Hello everyone - as discussed in the Spine call on Tuesday here are some findings or measures we took to improve the performance. The parameters and constraints that we didnt necessarily need and how we commented them out (this is just a copy from the code - the parameters and constraints in question have a # before them):
In the total_costs.jl
const invest_terms = [ :unit_investment_costs, :connection_investment_costs, :storage_investment_costs, :mp_objective_penalties ] const op_terms = [ :variable_om_costs, :fixed_om_costs, :taxes, :fuel_costs, # :start_up_costs, # :shut_down_costs, :objective_penalties, :connection_flow_costs, # :renewable_curtailment_costs, # :res_proc_costs, # :ramp_costs, # :units_on_costs, ] const all_objective_terms = [op_terms; invest_terms]

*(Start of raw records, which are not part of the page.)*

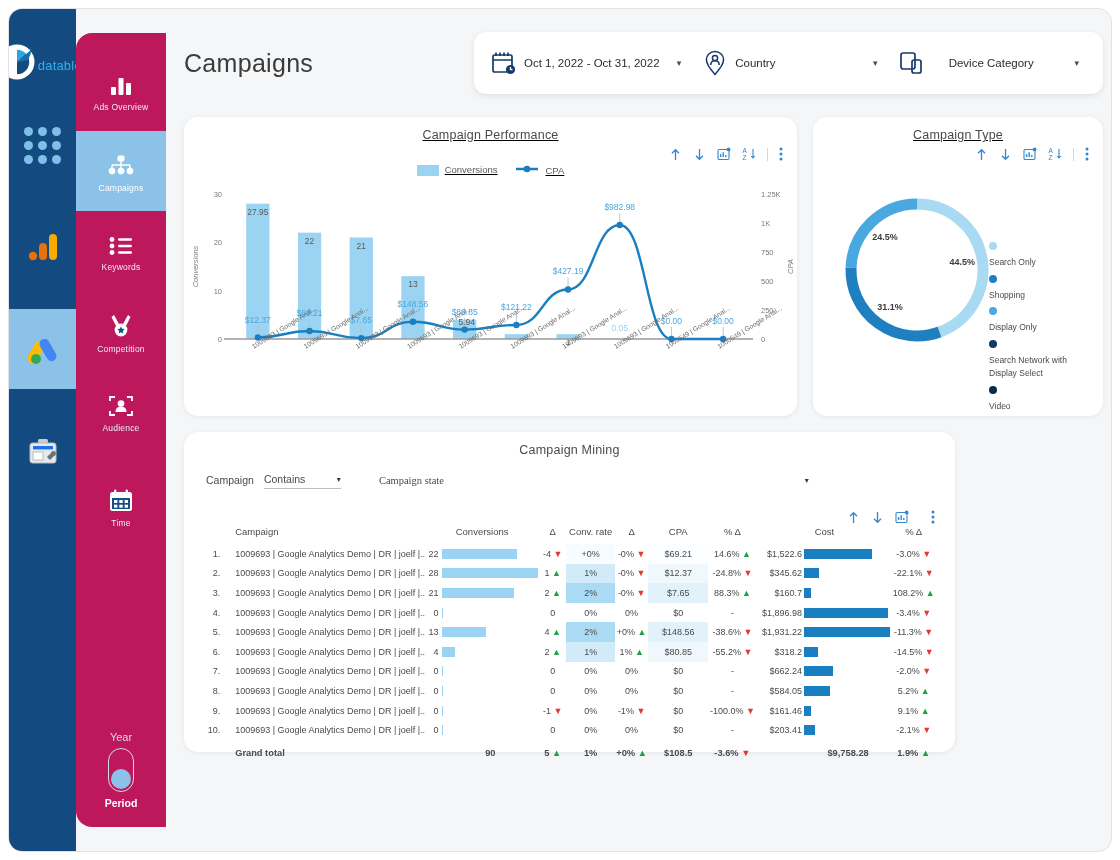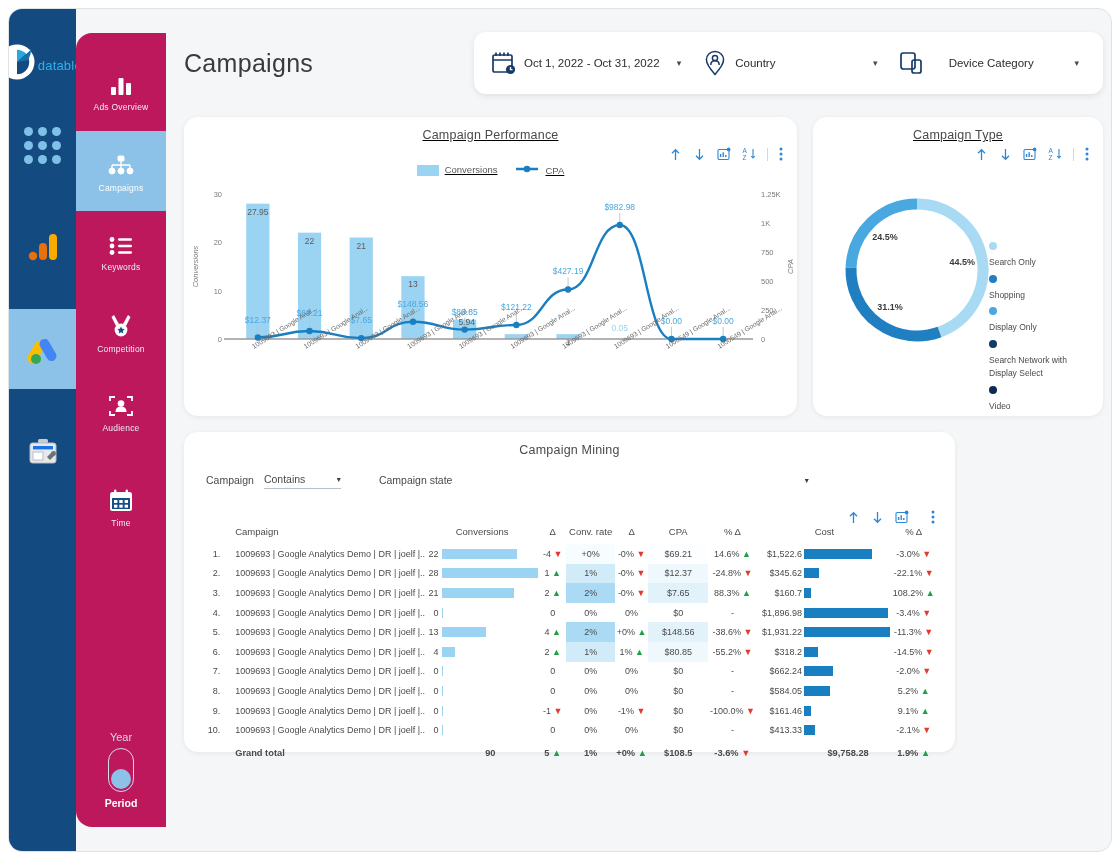--- a/index.html
+++ b/index.html
@@ -162,20 +162,21 @@
   .fr-select .caret { font-size: 8px; color: #3b3b3b; }
   .fr-input {
     width: 290px; border-bottom: 1px solid #b9c2ca;
     padding-bottom: 3px; margin-left: 10px;
     color: #a8aeb4;
   }
   .fr-state {
     margin-left: 38px; width: 430px;
     display: flex; align-items: center; justify-content: space-between;
     padding-bottom: 3px;
+    font-family: Liberation Serif, serif;
   }
   .fr-state .caret { font-size: 8px; color: #3b3b3b; }
 
   .mining-toolbar {
     position: absolute; right: 20px; top: 50px;
     display: flex; align-items: center; gap: 11px; color: #2f87d4;
   }
 
   
   table.data { width: 100%; border-collapse: collapse; margin-top: 6px; }
@@ -825,21 +826,21 @@
       <td class="c-name">1009693 | Google Analytics Demo | DR | joelf |..</td>
       <td class="c-convnum">0</td>
       <td class="c-convbar">
                   <span class="bar-conv" style="width:1.5px;display:block;"></span>
                 </td>
       <td class="c-delta">0 </td>
       <td class="c-rate" style="">0%</td>
       <td class="c-delta">0% </td>
       <td class="c-cpa" style="">$0</td>
       <td class="c-pct">- </td>
-      <td class="c-costnum">$413.33</td>
+      <td class="c-costnum">$203.41</td>
       <td class="c-costbar">
                   <span class="bar-cost" style="width:11.369766261741281px;display:block;"></span>
                 </td>
       <td class="c-pct2">-2.1% <span class="down">▼</span></td>
               </tr>
               <tr class="total">
     <td class="c-idx"></td>
     <td class="c-name">Grand total</td>
     <td class="c-convnum"></td>
     <td class="c-convbar" style="text-align:center;">90</td>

In the run_spineopt_standard.jl
function _add_variables!(m; add_user_variables=m -> nothing, log_level=3) for add_variable! in ( add_variable_units_available!, add_variable_units_on!, add_variable_units_started_up!, add_variable_units_shut_down!, add_variable_unit_flow!, add_variable_unit_flow_op!, add_variable_unit_flow_op_active!, add_variable_connection_flow!, # add_variable_connection_intact_flow!, add_variable_connections_invested!, add_variable_connections_invested_available!, add_variable_connections_decommissioned!, add_variable_storages_invested!, add_variable_storages_invested_available!, add_variable_storages_decommissioned!, add_variable_node_state!, add_variable_node_slack_pos!, add_variable_node_slack_neg!, add_variable_node_injection!, add_variable_units_invested!, add_variable_units_invested_available!, add_variable_units_mothballed!, # add_variable_ramp_up_unit_flow!, # add_variable_start_up_unit_flow!, # add_variable_nonspin_units_started_up!, # add_variable_nonspin_ramp_up_unit_flow!, # add_variable_ramp_down_unit_flow!, # add_variable_shut_down_unit_flow!, # add_variable_nonspin_units_shut_down!, # add_variable_nonspin_ramp_down_unit_flow!, # add_variable_node_pressure!, # add_variable_node_voltage_angle!, # add_variable_binary_gas_connection_flow!, )
We've been starting to look into the performance bottlenecks in SpineOpt in general, since they are occasionally becoming actual barriers for use at this point. Hopefully @manuelma and me will find the time to properly look into things during the following months, but based on our preliminary suspicions significant speedups might require quite large overhauls of some of the model interiors, which will take time to implement and test properly.
One of the things I think we should do is implement higher level switches ... for example if particular parmeters are not defined or used at all, there is no point looping through all the indices to figure that out. During the early user call - users had to resort to the effective measure of commenting out constraints that weren't needed. We should be able to figure out what constraints are not used without having to loop through all the indices. Failing that - we should provide method parameters to switch constraints in and out regardless of what parameters are or aren't defined.
This would all be relatively easy stuff to do and shouldn't require @manuelma whose time is very constrained at the moment
Also we tried whether solving a small model before the main model (warm start) would improve the performance. The main solve is in deed faster in comparison to cold start direct solve. Nevertheless, the time gained is more then lost while presolving with a small model. Therefore it does not seem to be a suitable solution. Attached you can find the Data from some test runs in comparison. Also this is the tool definition for the runSpineOpt.jl:
@OliverLinsel that's consistent with what we have found. However, this isn't the same as creating a pre-compiled system image for SpineOpt. If you do this, then you get the improved performance even the first time. It's worth experimenting. There is a thread discussing how to do this here: https://github.com/spine-tools/Spine-Toolbox/issues/2451
@OliverLinsel it looks like you're using an old version of SpineOpt. You still have the extra ramp flow variables and the ramp costs, which are not in latest master. It would be good to know if the problems arise in latest master, if you get the chance?